Could you reproduce, exactly and alone, the lines running from the one with "importância do pleito" to the end of the data below?

(EXTRACTED DATA begins)

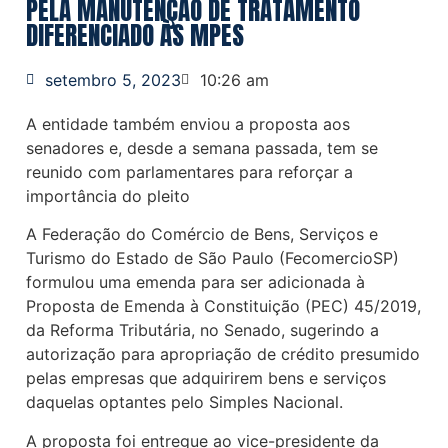
PELA MANUTENÇÃO DE TRATAMENTO
DIFERENCIADO ÀS MPES
setembro 5, 2023
10:26 am
A entidade também enviou a proposta aos
senadores e, desde a semana passada, tem se
reunido com parlamentares para reforçar a
importância do pleito
A Federação do Comércio de Bens, Serviços e
Turismo do Estado de São Paulo (FecomercioSP)
formulou uma emenda para ser adicionada à
Proposta de Emenda à Constituição (PEC) 45/2019,
da Reforma Tributária, no Senado, sugerindo a
autorização para apropriação de crédito presumido
pelas empresas que adquirirem bens e serviços
daquelas optantes pelo Simples Nacional.
A proposta foi entregue ao vice-presidente da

(EXTRACTED DATA ends)

SOLUTION:
importância do pleito
A Federação do Comércio de Bens, Serviços e
Turismo do Estado de São Paulo (FecomercioSP)
formulou uma emenda para ser adicionada à
Proposta de Emenda à Constituição (PEC) 45/2019,
da Reforma Tributária, no Senado, sugerindo a
autorização para apropriação de crédito presumido
pelas empresas que adquirirem bens e serviços
daquelas optantes pelo Simples Nacional.
A proposta foi entregue ao vice-presidente da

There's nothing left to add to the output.